» Direction
Rewrite all of the entries below, replacing every "collectors" with "collected by" and leaving everything else as it is.

» Records for the task

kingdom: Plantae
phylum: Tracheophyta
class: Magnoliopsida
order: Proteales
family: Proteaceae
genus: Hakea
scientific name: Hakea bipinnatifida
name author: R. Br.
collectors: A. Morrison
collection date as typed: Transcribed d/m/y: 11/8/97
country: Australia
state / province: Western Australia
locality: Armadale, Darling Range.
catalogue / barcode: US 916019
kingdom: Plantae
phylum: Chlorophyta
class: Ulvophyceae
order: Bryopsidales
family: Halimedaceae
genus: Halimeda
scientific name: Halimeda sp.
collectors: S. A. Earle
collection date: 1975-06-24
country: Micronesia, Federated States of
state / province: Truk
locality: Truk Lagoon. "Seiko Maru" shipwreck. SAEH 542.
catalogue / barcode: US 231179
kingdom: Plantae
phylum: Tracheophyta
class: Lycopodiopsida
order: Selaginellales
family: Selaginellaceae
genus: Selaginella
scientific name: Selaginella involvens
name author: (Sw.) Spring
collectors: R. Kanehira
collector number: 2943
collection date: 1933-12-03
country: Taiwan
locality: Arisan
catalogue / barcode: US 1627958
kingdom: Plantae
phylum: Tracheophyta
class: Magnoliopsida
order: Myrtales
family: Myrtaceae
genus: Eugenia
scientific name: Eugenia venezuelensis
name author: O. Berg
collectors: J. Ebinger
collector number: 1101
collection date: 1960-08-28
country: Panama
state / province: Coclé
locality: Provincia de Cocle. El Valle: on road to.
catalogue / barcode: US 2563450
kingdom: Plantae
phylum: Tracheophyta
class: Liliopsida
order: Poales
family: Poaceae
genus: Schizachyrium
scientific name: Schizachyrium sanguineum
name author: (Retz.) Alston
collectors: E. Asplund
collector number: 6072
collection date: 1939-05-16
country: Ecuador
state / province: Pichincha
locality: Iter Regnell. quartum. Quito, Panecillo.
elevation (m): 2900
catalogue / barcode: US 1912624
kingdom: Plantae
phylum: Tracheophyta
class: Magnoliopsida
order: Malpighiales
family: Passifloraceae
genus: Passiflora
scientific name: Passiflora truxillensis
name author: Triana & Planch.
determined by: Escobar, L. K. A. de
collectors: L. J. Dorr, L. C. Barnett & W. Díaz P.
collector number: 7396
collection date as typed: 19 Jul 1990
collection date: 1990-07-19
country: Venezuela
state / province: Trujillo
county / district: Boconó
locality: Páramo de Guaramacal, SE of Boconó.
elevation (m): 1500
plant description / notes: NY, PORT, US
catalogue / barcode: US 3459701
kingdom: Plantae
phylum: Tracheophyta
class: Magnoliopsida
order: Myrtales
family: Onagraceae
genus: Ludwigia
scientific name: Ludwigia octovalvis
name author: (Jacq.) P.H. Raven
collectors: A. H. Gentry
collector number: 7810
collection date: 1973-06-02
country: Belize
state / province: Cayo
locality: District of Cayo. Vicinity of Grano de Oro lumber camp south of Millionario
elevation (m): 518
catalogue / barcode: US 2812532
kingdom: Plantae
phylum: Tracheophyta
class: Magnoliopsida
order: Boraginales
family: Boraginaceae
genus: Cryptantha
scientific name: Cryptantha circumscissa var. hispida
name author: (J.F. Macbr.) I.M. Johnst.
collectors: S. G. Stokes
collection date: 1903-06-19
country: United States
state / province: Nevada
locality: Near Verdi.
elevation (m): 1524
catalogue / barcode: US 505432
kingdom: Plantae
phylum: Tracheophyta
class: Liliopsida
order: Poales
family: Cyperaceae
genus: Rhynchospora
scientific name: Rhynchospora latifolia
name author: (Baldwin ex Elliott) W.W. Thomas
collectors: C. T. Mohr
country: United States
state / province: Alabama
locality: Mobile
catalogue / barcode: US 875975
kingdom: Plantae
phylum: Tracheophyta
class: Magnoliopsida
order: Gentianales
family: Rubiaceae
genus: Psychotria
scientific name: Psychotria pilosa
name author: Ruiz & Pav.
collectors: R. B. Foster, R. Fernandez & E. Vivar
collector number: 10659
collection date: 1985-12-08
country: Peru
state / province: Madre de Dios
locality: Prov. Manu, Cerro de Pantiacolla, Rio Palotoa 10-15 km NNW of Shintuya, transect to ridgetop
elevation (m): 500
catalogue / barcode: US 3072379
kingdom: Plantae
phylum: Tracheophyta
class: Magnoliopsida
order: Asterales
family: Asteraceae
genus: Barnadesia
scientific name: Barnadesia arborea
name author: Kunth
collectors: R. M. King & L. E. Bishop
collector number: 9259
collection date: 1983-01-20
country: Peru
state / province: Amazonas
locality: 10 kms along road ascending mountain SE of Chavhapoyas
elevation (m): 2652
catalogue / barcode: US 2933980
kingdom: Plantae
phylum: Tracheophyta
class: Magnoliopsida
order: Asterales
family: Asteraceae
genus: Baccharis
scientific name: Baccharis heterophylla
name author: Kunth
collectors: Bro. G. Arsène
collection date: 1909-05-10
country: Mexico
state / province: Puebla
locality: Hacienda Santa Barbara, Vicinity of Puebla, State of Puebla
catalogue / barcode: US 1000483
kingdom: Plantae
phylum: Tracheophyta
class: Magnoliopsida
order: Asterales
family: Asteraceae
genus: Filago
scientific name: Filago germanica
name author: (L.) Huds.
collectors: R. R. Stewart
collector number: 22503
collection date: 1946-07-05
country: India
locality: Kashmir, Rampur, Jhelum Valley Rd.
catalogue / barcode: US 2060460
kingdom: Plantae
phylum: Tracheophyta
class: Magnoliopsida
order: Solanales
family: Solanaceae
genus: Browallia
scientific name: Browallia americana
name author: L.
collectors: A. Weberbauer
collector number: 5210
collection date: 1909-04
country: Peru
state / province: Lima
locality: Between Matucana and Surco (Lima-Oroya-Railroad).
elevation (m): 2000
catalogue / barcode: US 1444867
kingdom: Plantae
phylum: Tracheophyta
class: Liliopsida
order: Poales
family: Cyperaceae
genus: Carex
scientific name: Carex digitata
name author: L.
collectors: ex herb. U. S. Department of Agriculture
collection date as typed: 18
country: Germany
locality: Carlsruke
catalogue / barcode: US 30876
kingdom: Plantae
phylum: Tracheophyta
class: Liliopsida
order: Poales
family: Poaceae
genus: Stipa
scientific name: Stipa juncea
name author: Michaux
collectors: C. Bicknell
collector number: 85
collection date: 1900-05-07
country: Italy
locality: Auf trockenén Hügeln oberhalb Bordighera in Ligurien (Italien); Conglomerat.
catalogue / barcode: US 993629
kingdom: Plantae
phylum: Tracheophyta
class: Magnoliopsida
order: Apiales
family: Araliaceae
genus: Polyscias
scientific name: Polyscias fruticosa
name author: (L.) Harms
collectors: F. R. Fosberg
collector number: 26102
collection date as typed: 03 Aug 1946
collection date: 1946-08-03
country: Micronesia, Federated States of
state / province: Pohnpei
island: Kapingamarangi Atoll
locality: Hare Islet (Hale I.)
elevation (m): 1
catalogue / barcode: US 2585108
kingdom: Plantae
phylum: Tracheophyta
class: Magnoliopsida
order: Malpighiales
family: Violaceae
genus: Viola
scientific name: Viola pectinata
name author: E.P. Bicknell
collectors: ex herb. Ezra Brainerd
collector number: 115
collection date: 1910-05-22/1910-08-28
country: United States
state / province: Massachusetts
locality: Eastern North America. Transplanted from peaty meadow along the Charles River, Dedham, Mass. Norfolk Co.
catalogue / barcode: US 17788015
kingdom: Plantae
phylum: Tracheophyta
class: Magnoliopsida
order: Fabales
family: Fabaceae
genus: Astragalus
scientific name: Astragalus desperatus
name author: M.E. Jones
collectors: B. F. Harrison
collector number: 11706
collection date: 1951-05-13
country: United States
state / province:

» Written answer
kingdom: Plantae
phylum: Tracheophyta
class: Magnoliopsida
order: Proteales
family: Proteaceae
genus: Hakea
scientific name: Hakea bipinnatifida
name author: R. Br.
collected by: A. Morrison
collection date as typed: Transcribed d/m/y: 11/8/97
country: Australia
state / province: Western Australia
locality: Armadale, Darling Range.
catalogue / barcode: US 916019
kingdom: Plantae
phylum: Chlorophyta
class: Ulvophyceae
order: Bryopsidales
family: Halimedaceae
genus: Halimeda
scientific name: Halimeda sp.
collected by: S. A. Earle
collection date: 1975-06-24
country: Micronesia, Federated States of
state / province: Truk
locality: Truk Lagoon. "Seiko Maru" shipwreck. SAEH 542.
catalogue / barcode: US 231179
kingdom: Plantae
phylum: Tracheophyta
class: Lycopodiopsida
order: Selaginellales
family: Selaginellaceae
genus: Selaginella
scientific name: Selaginella involvens
name author: (Sw.) Spring
collected by: R. Kanehira
collector number: 2943
collection date: 1933-12-03
country: Taiwan
locality: Arisan
catalogue / barcode: US 1627958
kingdom: Plantae
phylum: Tracheophyta
class: Magnoliopsida
order: Myrtales
family: Myrtaceae
genus: Eugenia
scientific name: Eugenia venezuelensis
name author: O. Berg
collected by: J. Ebinger
collector number: 1101
collection date: 1960-08-28
country: Panama
state / province: Coclé
locality: Provincia de Cocle. El Valle: on road to.
catalogue / barcode: US 2563450
kingdom: Plantae
phylum: Tracheophyta
class: Liliopsida
order: Poales
family: Poaceae
genus: Schizachyrium
scientific name: Schizachyrium sanguineum
name author: (Retz.) Alston
collected by: E. Asplund
collector number: 6072
collection date: 1939-05-16
country: Ecuador
state / province: Pichincha
locality: Iter Regnell. quartum. Quito, Panecillo.
elevation (m): 2900
catalogue / barcode: US 1912624
kingdom: Plantae
phylum: Tracheophyta
class: Magnoliopsida
order: Malpighiales
family: Passifloraceae
genus: Passiflora
scientific name: Passiflora truxillensis
name author: Triana & Planch.
determined by: Escobar, L. K. A. de
collected by: L. J. Dorr, L. C. Barnett & W. Díaz P.
collector number: 7396
collection date as typed: 19 Jul 1990
collection date: 1990-07-19
country: Venezuela
state / province: Trujillo
county / district: Boconó
locality: Páramo de Guaramacal, SE of Boconó.
elevation (m): 1500
plant description / notes: NY, PORT, US
catalogue / barcode: US 3459701
kingdom: Plantae
phylum: Tracheophyta
class: Magnoliopsida
order: Myrtales
family: Onagraceae
genus: Ludwigia
scientific name: Ludwigia octovalvis
name author: (Jacq.) P.H. Raven
collected by: A. H. Gentry
collector number: 7810
collection date: 1973-06-02
country: Belize
state / province: Cayo
locality: District of Cayo. Vicinity of Grano de Oro lumber camp south of Millionario
elevation (m): 518
catalogue / barcode: US 2812532
kingdom: Plantae
phylum: Tracheophyta
class: Magnoliopsida
order: Boraginales
family: Boraginaceae
genus: Cryptantha
scientific name: Cryptantha circumscissa var. hispida
name author: (J.F. Macbr.) I.M. Johnst.
collected by: S. G. Stokes
collection date: 1903-06-19
country: United States
state / province: Nevada
locality: Near Verdi.
elevation (m): 1524
catalogue / barcode: US 505432
kingdom: Plantae
phylum: Tracheophyta
class: Liliopsida
order: Poales
family: Cyperaceae
genus: Rhynchospora
scientific name: Rhynchospora latifolia
name author: (Baldwin ex Elliott) W.W. Thomas
collected by: C. T. Mohr
country: United States
state / province: Alabama
locality: Mobile
catalogue / barcode: US 875975
kingdom: Plantae
phylum: Tracheophyta
class: Magnoliopsida
order: Gentianales
family: Rubiaceae
genus: Psychotria
scientific name: Psychotria pilosa
name author: Ruiz & Pav.
collected by: R. B. Foster, R. Fernandez & E. Vivar
collector number: 10659
collection date: 1985-12-08
country: Peru
state / province: Madre de Dios
locality: Prov. Manu, Cerro de Pantiacolla, Rio Palotoa 10-15 km NNW of Shintuya, transect to ridgetop
elevation (m): 500
catalogue / barcode: US 3072379
kingdom: Plantae
phylum: Tracheophyta
class: Magnoliopsida
order: Asterales
family: Asteraceae
genus: Barnadesia
scientific name: Barnadesia arborea
name author: Kunth
collected by: R. M. King & L. E. Bishop
collector number: 9259
collection date: 1983-01-20
country: Peru
state / province: Amazonas
locality: 10 kms along road ascending mountain SE of Chavhapoyas
elevation (m): 2652
catalogue / barcode: US 2933980
kingdom: Plantae
phylum: Tracheophyta
class: Magnoliopsida
order: Asterales
family: Asteraceae
genus: Baccharis
scientific name: Baccharis heterophylla
name author: Kunth
collected by: Bro. G. Arsène
collection date: 1909-05-10
country: Mexico
state / province: Puebla
locality: Hacienda Santa Barbara, Vicinity of Puebla, State of Puebla
catalogue / barcode: US 1000483
kingdom: Plantae
phylum: Tracheophyta
class: Magnoliopsida
order: Asterales
family: Asteraceae
genus: Filago
scientific name: Filago germanica
name author: (L.) Huds.
collected by: R. R. Stewart
collector number: 22503
collection date: 1946-07-05
country: India
locality: Kashmir, Rampur, Jhelum Valley Rd.
catalogue / barcode: US 2060460
kingdom: Plantae
phylum: Tracheophyta
class: Magnoliopsida
order: Solanales
family: Solanaceae
genus: Browallia
scientific name: Browallia americana
name author: L.
collected by: A. Weberbauer
collector number: 5210
collection date: 1909-04
country: Peru
state / province: Lima
locality: Between Matucana and Surco (Lima-Oroya-Railroad).
elevation (m): 2000
catalogue / barcode: US 1444867
kingdom: Plantae
phylum: Tracheophyta
class: Liliopsida
order: Poales
family: Cyperaceae
genus: Carex
scientific name: Carex digitata
name author: L.
collected by: ex herb. U. S. Department of Agriculture
collection date as typed: 18
country: Germany
locality: Carlsruke
catalogue / barcode: US 30876
kingdom: Plantae
phylum: Tracheophyta
class: Liliopsida
order: Poales
family: Poaceae
genus: Stipa
scientific name: Stipa juncea
name author: Michaux
collected by: C. Bicknell
collector number: 85
collection date: 1900-05-07
country: Italy
locality: Auf trockenén Hügeln oberhalb Bordighera in Ligurien (Italien); Conglomerat.
catalogue / barcode: US 993629
kingdom: Plantae
phylum: Tracheophyta
class: Magnoliopsida
order: Apiales
family: Araliaceae
genus: Polyscias
scientific name: Polyscias fruticosa
name author: (L.) Harms
collected by: F. R. Fosberg
collector number: 26102
collection date as typed: 03 Aug 1946
collection date: 1946-08-03
country: Micronesia, Federated States of
state / province: Pohnpei
island: Kapingamarangi Atoll
locality: Hare Islet (Hale I.)
elevation (m): 1
catalogue / barcode: US 2585108
kingdom: Plantae
phylum: Tracheophyta
class: Magnoliopsida
order: Malpighiales
family: Violaceae
genus: Viola
scientific name: Viola pectinata
name author: E.P. Bicknell
collected by: ex herb. Ezra Brainerd
collector number: 115
collection date: 1910-05-22/1910-08-28
country: United States
state / province: Massachusetts
locality: Eastern North America. Transplanted from peaty meadow along the Charles River, Dedham, Mass. Norfolk Co.
catalogue / barcode: US 17788015
kingdom: Plantae
phylum: Tracheophyta
class: Magnoliopsida
order: Fabales
family: Fabaceae
genus: Astragalus
scientific name: Astragalus desperatus
name author: M.E. Jones
collected by: B. F. Harrison
collector number: 11706
collection date: 1951-05-13
country: United States
state / province:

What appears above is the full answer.